The six and-a-half million residents of Massachusetts are responsible for about 1.3 tons of municipal waste production per capita, per annum – or about seven pounds for every person, every day. That’s average for the country. Some places are a lot higher (like Indiana, at 2 tons per capita), and a few are significantly lower (why South Dakotans only produce 0.7 tons each, is what I want to know). While there are some people who would like to see that number reduced to, oh, zero – meet the “zero waste” movement - there are plenty of others who would just like to see that number come down. Waste is money, after all: someone has to collect it, sort it, dispose of it, monitor its breakdown processes for the foreseeable future.

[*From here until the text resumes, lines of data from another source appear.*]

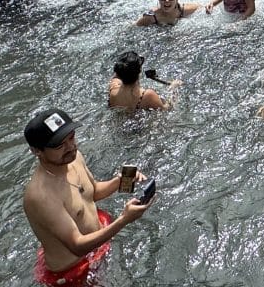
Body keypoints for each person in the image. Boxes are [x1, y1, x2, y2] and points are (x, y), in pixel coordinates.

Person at [22, 108, 152, 286]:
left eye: (71, 137)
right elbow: (77, 246)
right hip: (72, 270)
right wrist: (124, 220)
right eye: (59, 145)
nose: (70, 147)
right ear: (37, 151)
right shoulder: (40, 196)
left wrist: (121, 180)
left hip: (97, 243)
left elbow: (93, 192)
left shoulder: (74, 158)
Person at [107, 51, 181, 110]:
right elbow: (167, 109)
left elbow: (116, 75)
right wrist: (174, 89)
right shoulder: (147, 95)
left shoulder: (113, 88)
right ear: (139, 71)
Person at [135, 0, 200, 26]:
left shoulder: (185, 10)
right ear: (159, 0)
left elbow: (202, 8)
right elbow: (134, 25)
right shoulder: (152, 17)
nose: (167, 1)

New England is famous for, among other things, its tradition of Puritanical stinginess. “Waste not, want not” really says it all. That mentality has been partially buried underneath the modern onslaught of consumerism, but it lingers.
Just look at Boston, where, at the crest of a spending boom in the late 1980s, the city started planning a new waste-treatment facility. It was the centerpiece of the city’s multi-billion dollar project to clean up the infamously polluted Boston Harbor. The Deer Island Treatment Plant transforms solid waste into compost, clean water and miniscule amounts of landfill, using oxygen and organic compounds in methods that mimic natural digestion. It’s pretty cool. Other aspects of Deer Island embrace the “waste not” ideal: the compost produced is sold to private buyers, and the methane, which is a byproduct of the digestion process, is used as fuel to reduce the amount of energy the facility needs to draw off the municipal grid. Plus, the grounds themselves have been landscaped into a park.